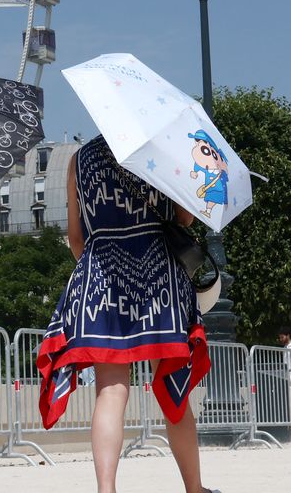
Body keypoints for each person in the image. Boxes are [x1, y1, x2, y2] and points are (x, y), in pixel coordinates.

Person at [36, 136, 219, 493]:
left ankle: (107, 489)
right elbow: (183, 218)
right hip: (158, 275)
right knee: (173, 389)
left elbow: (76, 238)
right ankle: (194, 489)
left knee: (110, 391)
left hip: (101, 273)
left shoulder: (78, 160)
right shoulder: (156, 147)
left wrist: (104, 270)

※ ※ ※

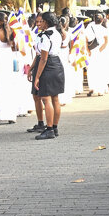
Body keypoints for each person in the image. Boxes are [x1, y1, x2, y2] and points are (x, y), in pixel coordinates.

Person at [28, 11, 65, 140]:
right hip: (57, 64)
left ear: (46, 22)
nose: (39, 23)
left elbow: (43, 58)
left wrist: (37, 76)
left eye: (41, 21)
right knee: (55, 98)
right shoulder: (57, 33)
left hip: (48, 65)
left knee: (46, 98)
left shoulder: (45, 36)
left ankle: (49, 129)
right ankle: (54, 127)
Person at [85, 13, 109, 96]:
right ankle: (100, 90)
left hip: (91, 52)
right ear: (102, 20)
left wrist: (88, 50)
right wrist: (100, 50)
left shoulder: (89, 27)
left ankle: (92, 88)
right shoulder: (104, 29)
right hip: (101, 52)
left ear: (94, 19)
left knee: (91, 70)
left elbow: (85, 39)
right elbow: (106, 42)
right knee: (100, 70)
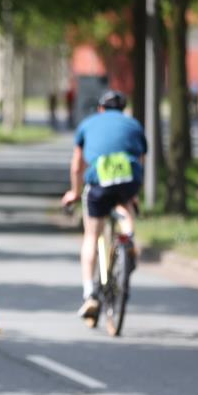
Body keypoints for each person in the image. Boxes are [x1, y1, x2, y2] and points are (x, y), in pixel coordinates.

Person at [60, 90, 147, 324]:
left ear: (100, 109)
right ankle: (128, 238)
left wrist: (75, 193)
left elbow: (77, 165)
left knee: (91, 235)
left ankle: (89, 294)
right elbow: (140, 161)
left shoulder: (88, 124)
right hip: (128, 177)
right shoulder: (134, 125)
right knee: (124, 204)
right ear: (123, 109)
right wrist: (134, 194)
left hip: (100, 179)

※ ※ ※

**Task to complete**
Report the number of lines in the entries where the word "shoulder" occurs, and add nothing else.

**Output below**
8